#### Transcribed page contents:
____

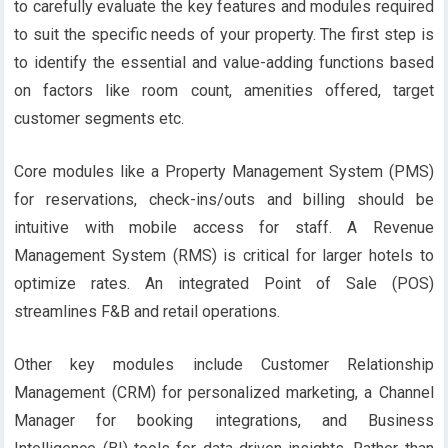
to carefully evaluate the key features and modules required
to suit the specific needs of your property. The first step is
to identify the essential and value-adding functions based
on factors like room count, amenities offered, target
customer segments etc.
Core modules like a Property Management System (PMS)
for reservations, check-ins/outs and billing should be
intuitive with mobile access for staff. A Revenue
Management System (RMS) is critical for larger hotels to
optimize rates. An integrated Point of Sale (POS)
streamlines F&B and retail operations.
Other key modules include Customer Relationship
Management (CRM) for personalized marketing, a Channel
Manager for booking integrations, and Business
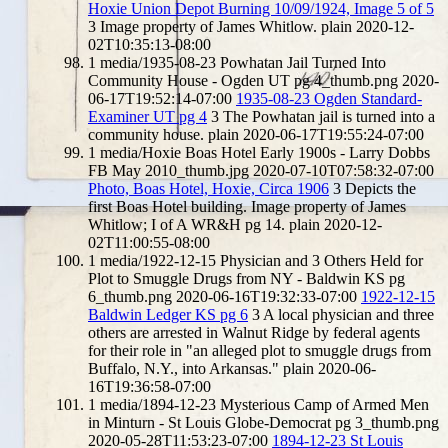
Hoxie Union Depot Burning 10/09/1924, Image 5 of 5
3
Image property of James Whitlow.
plain
2020-12-
02T10:35:13-08:00
1
media/1935-08-23 Powhatan Jail Turned Into
Community House - Ogden UT pg 4_thumb.png
2020-
06-17T19:52:14-07:00
1935-08-23 Ogden Standard-
Examiner UT pg 4
3
The Powhatan jail is turned into a
community house.
plain
2020-06-17T19:55:24-07:00
1
media/Hoxie Boas Hotel Early 1900s - Larry Dobbs
FB May 2010_thumb.jpg
2020-07-10T07:58:32-07:00
Photo, Boas Hotel, Hoxie, Circa 1906
3
Depicts the
first Boas Hotel building. Image property of James
Whitlow; I of A WR&H pg 14.
plain
2020-12-
02T11:00:55-08:00
1
media/1922-12-15 Physician and 3 Others Held for
Plot to Smuggle Drugs from NY - Baldwin KS pg
6_thumb.png
2020-06-16T19:32:33-07:00
1922-12-15
Baldwin Ledger KS pg 6
3
A local physician and three
others are arrested in Walnut Ridge by federal agents
for their role in "an alleged plot to smuggle drugs from
Buffalo, N.Y., into Arkansas."
plain
2020-06-
16T19:36:58-07:00
1
media/1894-12-23 Mysterious Camp of Armed Men
in Minturn - St Louis Globe-Democrat pg 3_thumb.png
2020-05-28T11:53:23-07:00
1894-12-23 St Louis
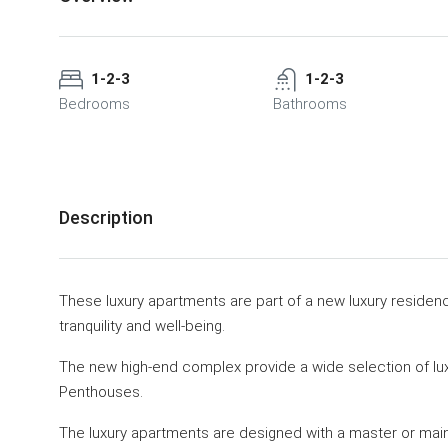
1-2-3
1-2-3
Bedrooms
Bathrooms
Description
These luxury apartments are part of a new luxury residen
tranquility and well-being.
The new high-end complex provide a wide selection of lu
Penthouses.
The luxury apartments are designed with a master or mai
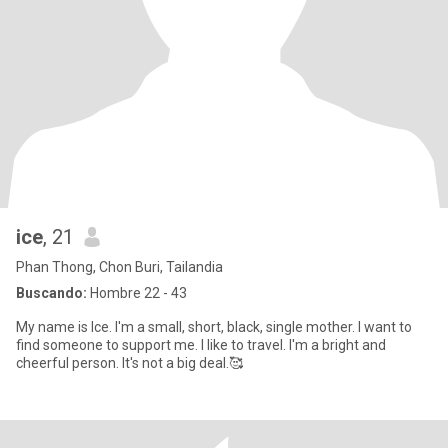
ice
, 21
Phan Thong, Chon Buri, Tailandia
Buscando:
Hombre 22 - 43
My name is Ice. I'm a small, short, black, single mother. I want to
find someone to support me. I like to travel. I'm a bright and
cheerful person. It's not a big deal.🥰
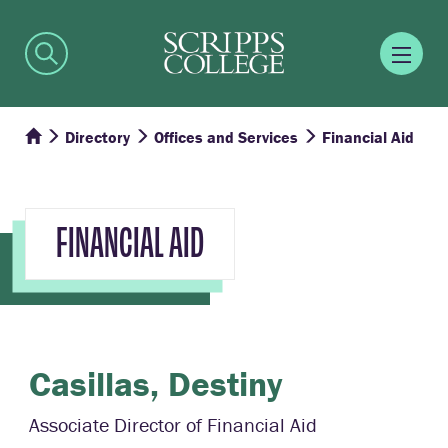
Directory
Offices and Services
Financial Aid
FINANCIAL AID
Casillas,
Destiny
Associate Director of Financial Aid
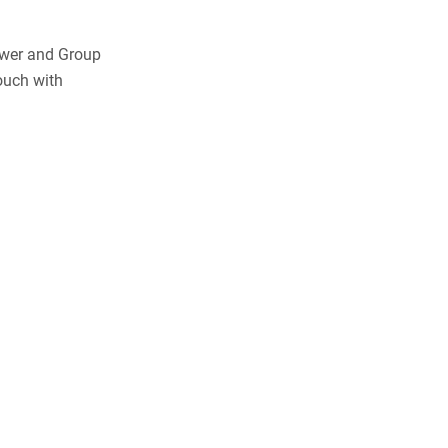
ewer and Group
ouch with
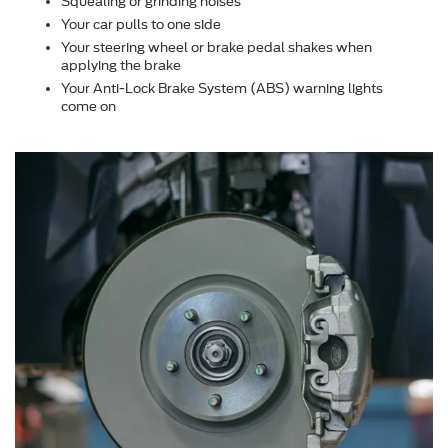
Squealing or grinding noises
Your car pulls to one side
Your steering wheel or brake pedal shakes when
applying the brake
Your Anti-Lock Brake System (ABS) warning lights
come on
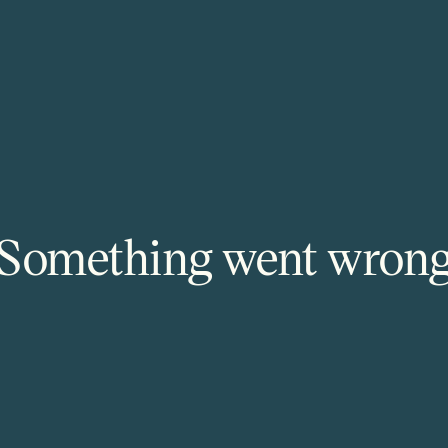
Something went wron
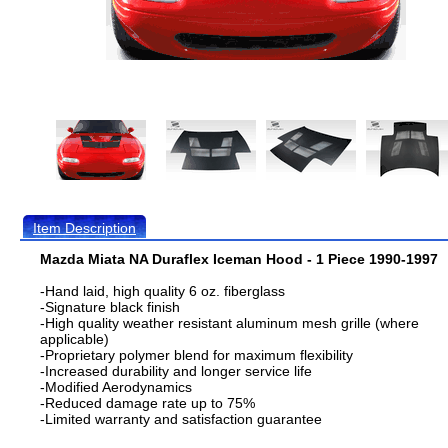
Item Description
Mazda Miata NA Duraflex Iceman Hood - 1 Piece 1990-1997
-Hand laid, high quality 6 oz. fiberglass
-Signature black finish
-High quality weather resistant aluminum mesh grille (where
applicable)
-Proprietary polymer blend for maximum flexibility
-Increased durability and longer service life
-Modified Aerodynamics
-Reduced damage rate up to 75%
-Limited warranty and satisfaction guarantee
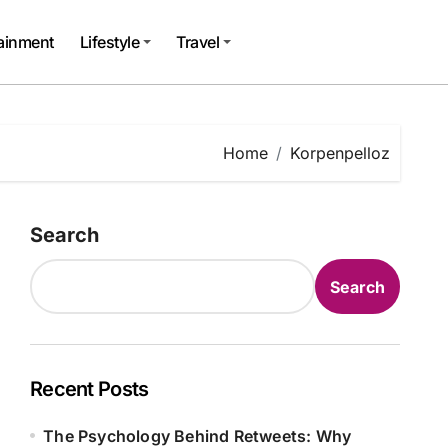
tainment
Lifestyle
Travel
Home
Korpenpelloz
Search
Search
Recent Posts
The Psychology Behind Retweets: Why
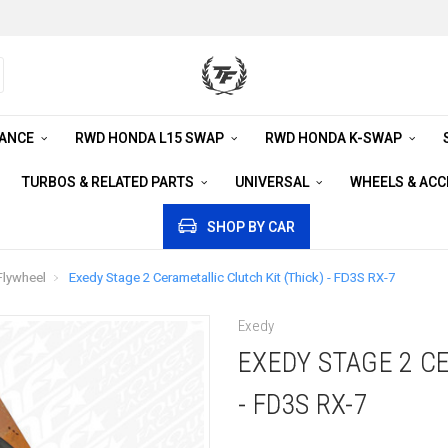
RANCE
RWD HONDA L15 SWAP
RWD HONDA K-SWAP
TURBOS & RELATED PARTS
UNIVERSAL
WHEELS & AC
SHOP BY CAR
Flywheel
Exedy Stage 2 Cerametallic Clutch Kit (Thick) - FD3S RX-7
Exedy
EXEDY STAGE 2 C
- FD3S RX-7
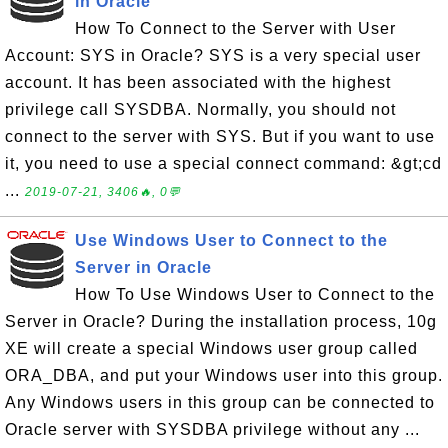
in Oracle
How To Connect to the Server with User
Account: SYS in Oracle? SYS is a very special user
account. It has been associated with the highest
privilege call SYSDBA. Normally, you should not
connect to the server with SYS. But if you want to use
it, you need to use a special connect command: &gt;cd
...
2019-07-21, 3406🔥, 0💬
Use Windows User to Connect to the
Server in Oracle
How To Use Windows User to Connect to the
Server in Oracle? During the installation process, 10g
XE will create a special Windows user group called
ORA_DBA, and put your Windows user into this group.
Any Windows users in this group can be connected to
Oracle server with SYSDBA privilege without any ...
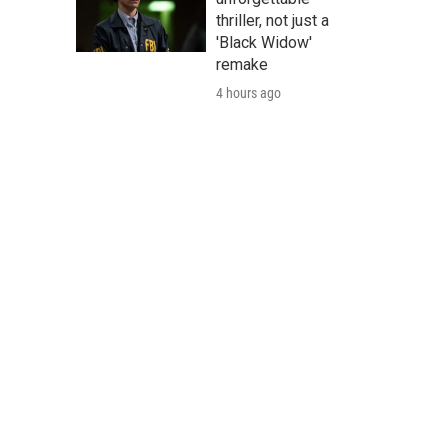
thriller, not just a
'Black Widow'
remake
4 hours ago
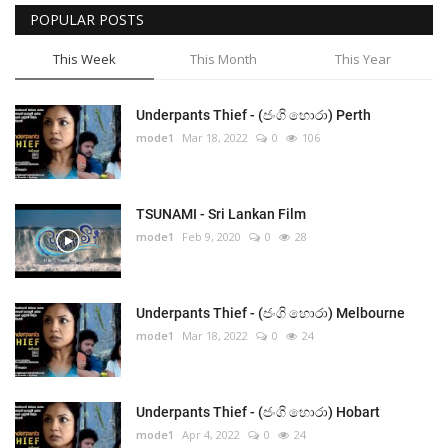
POPULAR POSTS
This Week
This Month
This Year
Underpants Thief - (ජංගි හොරා) Perth
mode1
Mar 18, 2022
0
106
TSUNAMI - Sri Lankan Film
mode1
Feb 9, 2020
0
28
Underpants Thief - (ජංගි හොරා) Melbourne
mode1
Mar 18, 2022
0
24
Underpants Thief - (ජංගි හොරා) Hobart
mode1
Apr 4, 2022
0
24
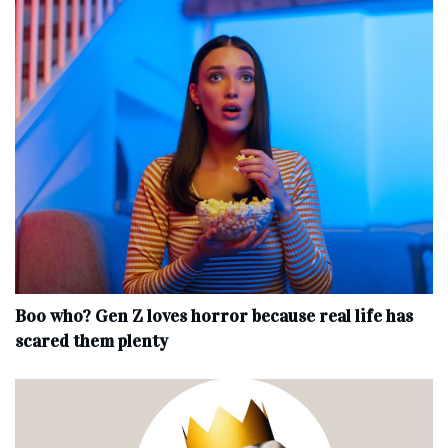
Boo who? Gen Z loves horror because real life has
scared them plenty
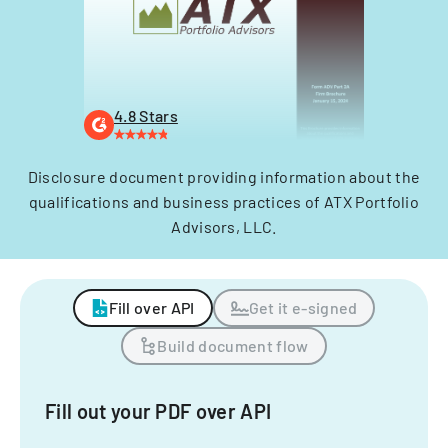
4.8 Stars
Disclosure document providing information about the
qualifications and business practices of ATX Portfolio
Advisors, LLC.
Fill over API
Get it e-signed
Build document flow
Fill out your PDF over API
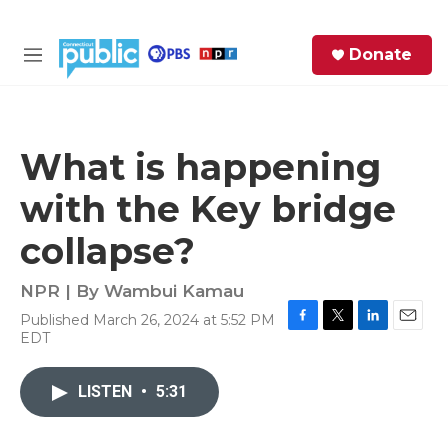
Skip to main content
S
Donate
e
M
a
e
r
n
c
u
h
What is happening
e
with the Key bridge
r
y
collapse?
NPR | By
Wambui Kamau
Published March 26, 2024 at 5:52 PM
F
T
L
E
EDT
a
w
i
m
c
i
n
a
e
t
k
i
LISTEN
•
5:31
b
t
e
l
o
e
d
o
r
I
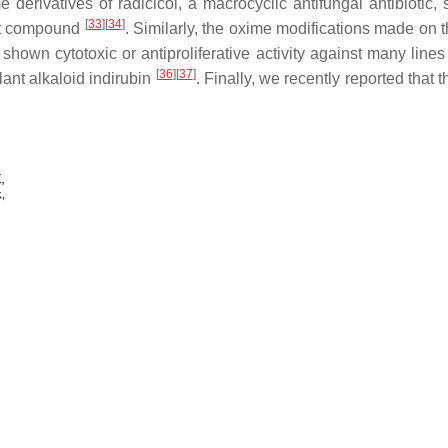
e derivatives of radicicol, a macrocyclic antifungal antibiotic,
[
33
][
34
]
ent compound
. Similarly, the oxime modifications made on th
shown cytotoxic or antiproliferative activity against many lines
[
36
][
37
]
lant alkaloid indirubin
. Finally, we recently reported that 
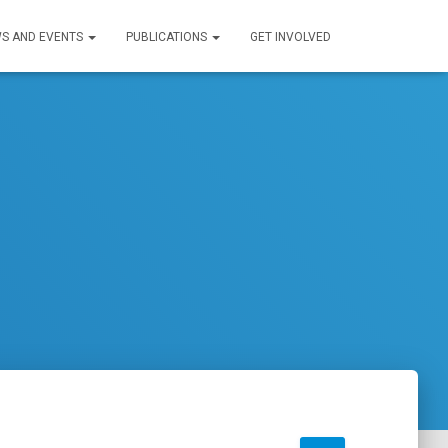
S AND EVENTS
PUBLICATIONS
GET INVOLVED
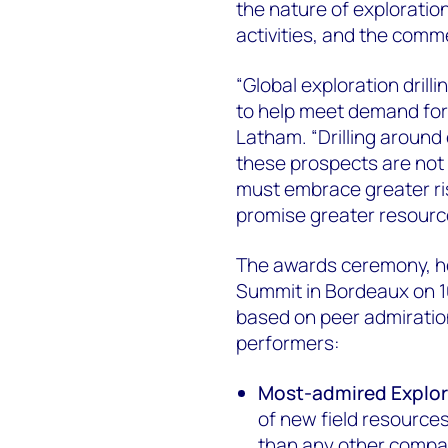
the nature of exploration
activities, and the comme
“Global exploration dril
to help meet demand for 
Latham. “Drilling around 
these prospects are not 
must embrace greater ri
promise greater resourc
The awards ceremony, he
Summit in Bordeaux on 1
based on peer admiration
performers:
Most-admired Explor
of new field resources
than any other compa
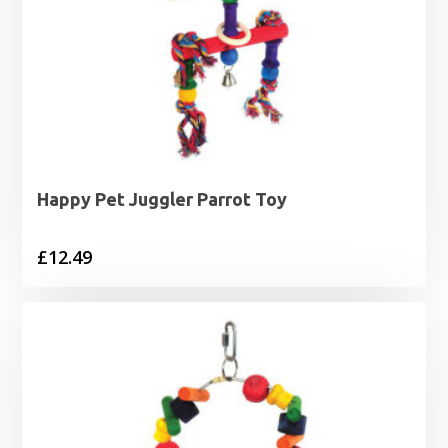
Happy Pet Juggler Parrot Toy
£
12.49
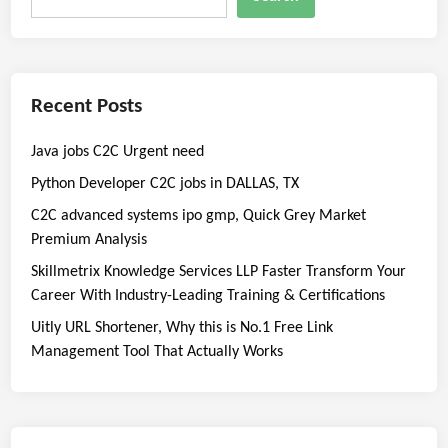
Recent Posts
Java jobs C2C Urgent need
Python Developer C2C jobs in DALLAS, TX
C2C advanced systems ipo gmp, Quick Grey Market
Premium Analysis
Skillmetrix Knowledge Services LLP Faster Transform Your
Career With Industry-Leading Training & Certifications
Uitly URL Shortener, Why this is No.1 Free Link
Management Tool That Actually Works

____

#### What you need to do:
Check every line of the entries above, and copy those that carry the string "special".

#### Written solution:
Account: SYS in Oracle? SYS is a very special user
it, you need to use a special connect command: &gt;cd
XE will create a special Windows user group called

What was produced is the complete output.